Animal Studies par Guy Sherwin (1998-2023)

Comme l’indique le titre, cette série de films porte sur les animaux. Ceux-ci tiennent le rôle principal par le fait qu’aucun scénario ou indication biologique ou taxonomique n’est donné à leurs sujets. La caméra se contente de filmer leurs mouvements aléatoires et la matière du film se trouve là. Elle est ensuite quelque peu modifiée. Certains oiseaux semblent danser avec leur ombre. Les lucioles semblent tracer des lignes de lumière sur un arrière-plan étoilé. Les araignées semblent accomplir un rituel. Bref, avec les animaux le cinéaste crée de la poésie. Les films deviennent ainsi bien plus que la simple étude envisager par le titre.

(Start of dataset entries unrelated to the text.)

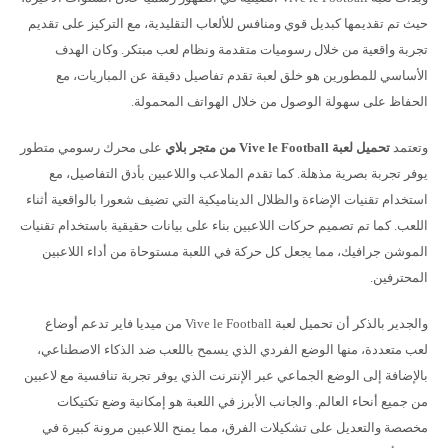
حيث تم تقديمها كبديل قوي ومنافس للألعاب التقليدية، مع التركيز على تقديم
تجربة واقعية من خلال رسوميات متقدمة ونظام لعب مبتكر. وكان الهدف
الأساسي للمطورين هو خلق لعبة تقدم تفاصيل دقيقة عن المباريات، مع
الحفاظ على سهولة الوصول من خلال الهواتف المحمولة.
وتعتمد
تحميل لعبة Vive le Football من متجر بلاي
على محرك رسومي متطور
يوفر تجربة بصرية مذهلة. كما تقدم الملاعب واللاعبين بأدق التفاصيل، مع
استخدام تقنيات الإضاءة والظلال الديناميكية التي تضيف شعورا بالواقعية أثناء
اللعب. كما تم تصميم حركات اللاعبين بناء على بيانات حقيقية باستخدام تقنيات
الموشن جرافيك، مما يجعل كل حركة في اللعبة مستوحاة من أداء اللاعبين
المحترفين.
والجدير بالذكر أن تحميل لعبة Vive le Football من ميديا فاير تدعم أوضاع
لعب متعددة، منها الوضع الفردي الذي يسمح باللعب ضد الذكاء الاصطناعي،
بالإضافة إلى الوضع الجماعي عبر الإنترنت الذي يوفر تجربة تنافسية مع لاعبين
من جميع أنحاء العالم. والجانب الأبرز في اللعبة هو إمكانية وضع تكتيكات
مخصصة والتعديل على تشكيلات الفرق، مما يمنح اللاعبين مرونة كبيرة في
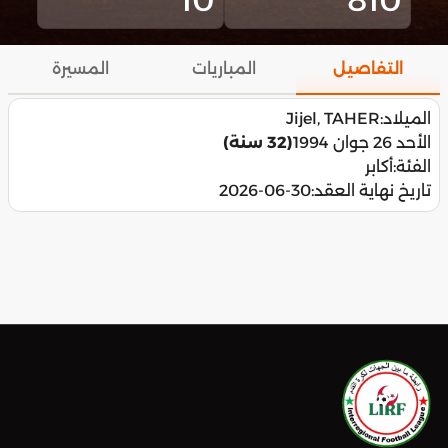
التفاصيل
المباريات
المسيرة
الميلاد:
Jijel, TAHER
الأحد 26 جوان 1994
(32 سنة)
الفئة:
أكابر
تاريخ نهاية العقد:
2026-06-30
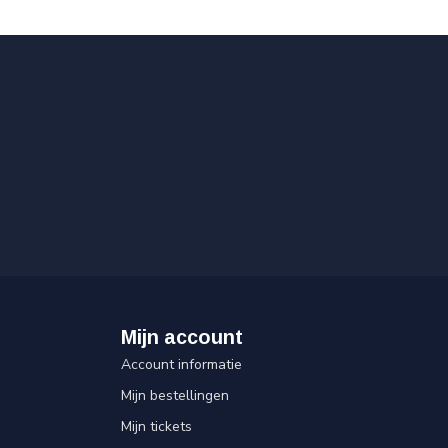
Mijn account
Account informatie
Mijn bestellingen
Mijn tickets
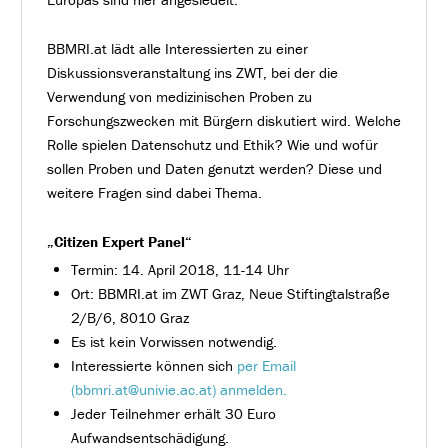
BBMRI.at lädt alle Interessierten zu einer
Diskussionsveranstaltung ins ZWT, bei der die
Verwendung von medizinischen Proben zu
Forschungszwecken mit Bürgern diskutiert wird. Welche
Rolle spielen Datenschutz und Ethik? Wie und wofür
sollen Proben und Daten genutzt werden? Diese und
weitere Fragen sind dabei Thema.
„Citizen Expert Panel“
Termin: 14. April 2018, 11-14 Uhr
Ort: BBMRI.at im ZWT Graz, Neue Stiftingtalstraße
2/B/6, 8010 Graz
Es ist kein Vorwissen notwendig.
Interessierte können sich
per Email
(bbmri.at@univie.ac.at) anmelden.
Jeder Teilnehmer erhält 30 Euro
Aufwandsentschädigung.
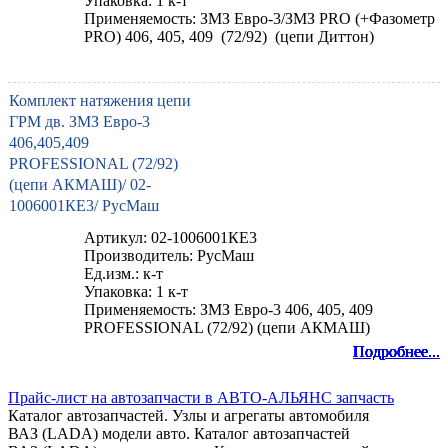
Упаковка: 1 к-т
Применяемость: ЗМЗ Евро-3/ЗМЗ PRO (+Фазометр
PRO) 406, 405, 409 (72/92) (цепи Диттон)
Комплект натяжения цепи
ГРМ дв. ЗМЗ Евро-3
406,405,409
PROFESSIONAL (72/92)
(цепи АКМАШ)/ 02-
1006001КE3/ РусМаш
Артикул: 02-1006001КE3
Производитель: РусМаш
Ед.изм.: к-т
Упаковка: 1 к-т
Применяемость: ЗМЗ Евро-3 406, 405, 409
PROFESSIONAL (72/92) (цепи АКМАШ)
Подробнее...
Подробнее...
Подробнее...
Подробнее...
Подробнее...
Подробнее...
Подробнее...
Подробнее...
Подробнее...
Прайс-лист на автозапчасти в АВТО-АЛЬЯНС запчасть
Каталог автозапчастей. Узлы и агрегаты автомобиля
ВАЗ (LADA) модели авто. Каталог автозапчастей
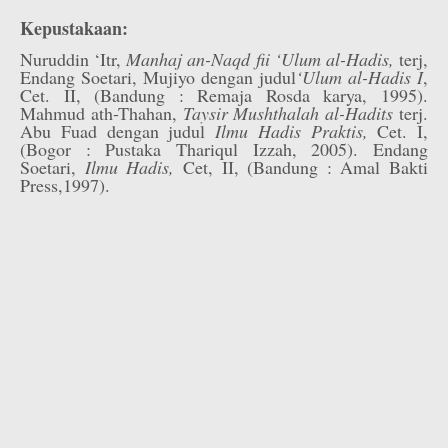
Kepustakaan:
Nuruddin ‘Itr,
Manhaj an-Naqd fii ‘Ulum al-Hadis,
terj,
Endang Soetari, Mujiyo dengan judul
‘Ulum al-Hadis I
,
Cet. II, (Bandung : Remaja Rosda karya, 1995).
Mahmud ath-Thahan,
Taysir Mushthalah al-Hadits
terj.
Abu Fuad dengan judul
Ilmu Hadis Praktis,
Cet. I,
(Bogor : Pustaka Thariqul Izzah, 2005). Endang
Soetari,
Ilmu Hadis,
Cet, II, (Bandung : Amal Bakti
Press,1997).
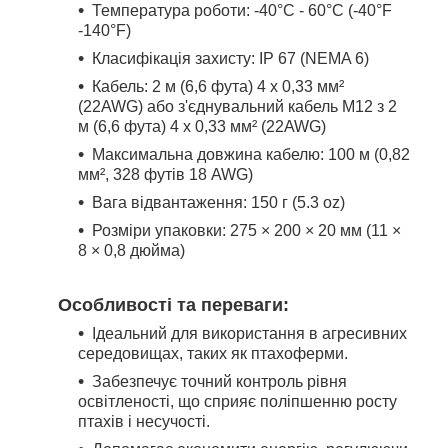
Температура роботи: -40°C - 60°C (-40°F
-140°F)
Класифікація захисту: IP 67 (NEMA 6)
Кабель: 2 м (6,6 фута) 4 x 0,33 мм²
(22AWG) або з'єднувальний кабель M12 з 2
м (6,6 фута) 4 x 0,33 мм² (22AWG)
Максимальна довжина кабелю: 100 м (0,82
мм², 328 футів 18 AWG)
Вага відвантаження: 150 г (5.3 oz)
Розміри упаковки: 275 × 200 × 20 мм (11 ×
8 × 0,8 дюйма)
Особливості та переваги:
Ідеальний для використання в агресивних
середовищах, таких як птахоферми.
Забезпечує точний контроль рівня
освітленості, що сприяє поліпшенню росту
птахів і несучості.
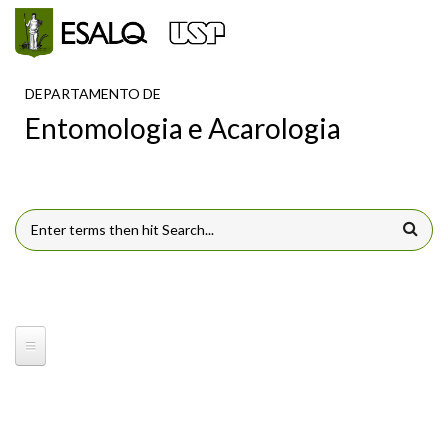
Pular para o conteúdo principal
DEPARTAMENTO DE
Entomologia e Acarologia
FORMULÁRIO DE BUSCA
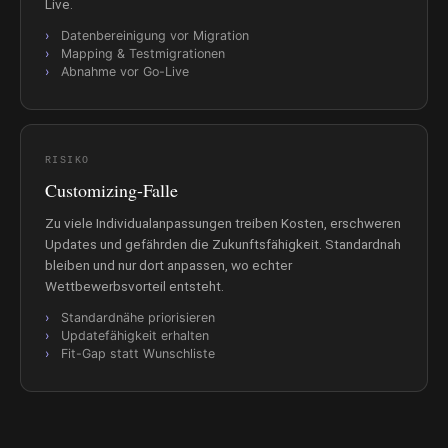
Live.
Datenbereinigung vor Migration
Mapping & Testmigrationen
Abnahme vor Go-Live
RISIKO
Customizing-Falle
Zu viele Individualanpassungen treiben Kosten, erschweren
Updates und gefährden die Zukunftsfähigkeit. Standardnah
bleiben und nur dort anpassen, wo echter
Wettbewerbsvorteil entsteht.
Standardnähe priorisieren
Updatefähigkeit erhalten
Fit-Gap statt Wunschliste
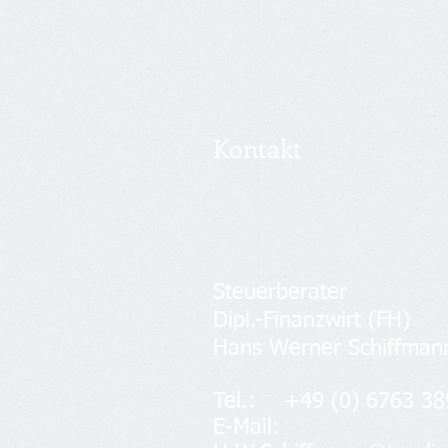
Kontakt
Steuerberater
Dipl.-Finanzwirt (FH)
Hans Werner Schiffmann
Tel.: +49 (0) 6763 38
E-Mail:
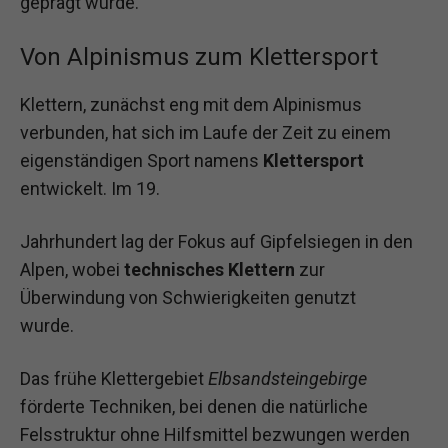
geprägt wurde.
Von Alpinismus zum Klettersport
Klettern, zunächst eng mit dem Alpinismus
verbunden, hat sich im Laufe der Zeit zu einem
eigenständigen Sport namens
Klettersport
entwickelt. Im 19.
Jahrhundert lag der Fokus auf Gipfelsiegen in den
Alpen, wobei
technisches Klettern
zur
Überwindung von Schwierigkeiten genutzt
wurde.
Das frühe Klettergebiet
Elbsandsteingebirge
förderte Techniken, bei denen die natürliche
Felsstruktur ohne Hilfsmittel bezwungen werden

The Oblique par Jayne Parker (2018)

Des plans de magnolias sur une bande-son composée avec un violon. Les plans de magnolias et ceux avec le violon sont en alternance les uns avec les autres. Mais, même lorsque le violon n’est pas à l’écran, on continue à entendre sa musique rendant les jolies fleurs de magnolia encore plus émouvantes. Difficile de dire si les magnolias sont l’illustration de la musique jouée par le violon ou si le violon est la voix des magnolias. Mais, dans tous les cas, autant de beauté ne peut pas réellement laisser le spectateur indifférent.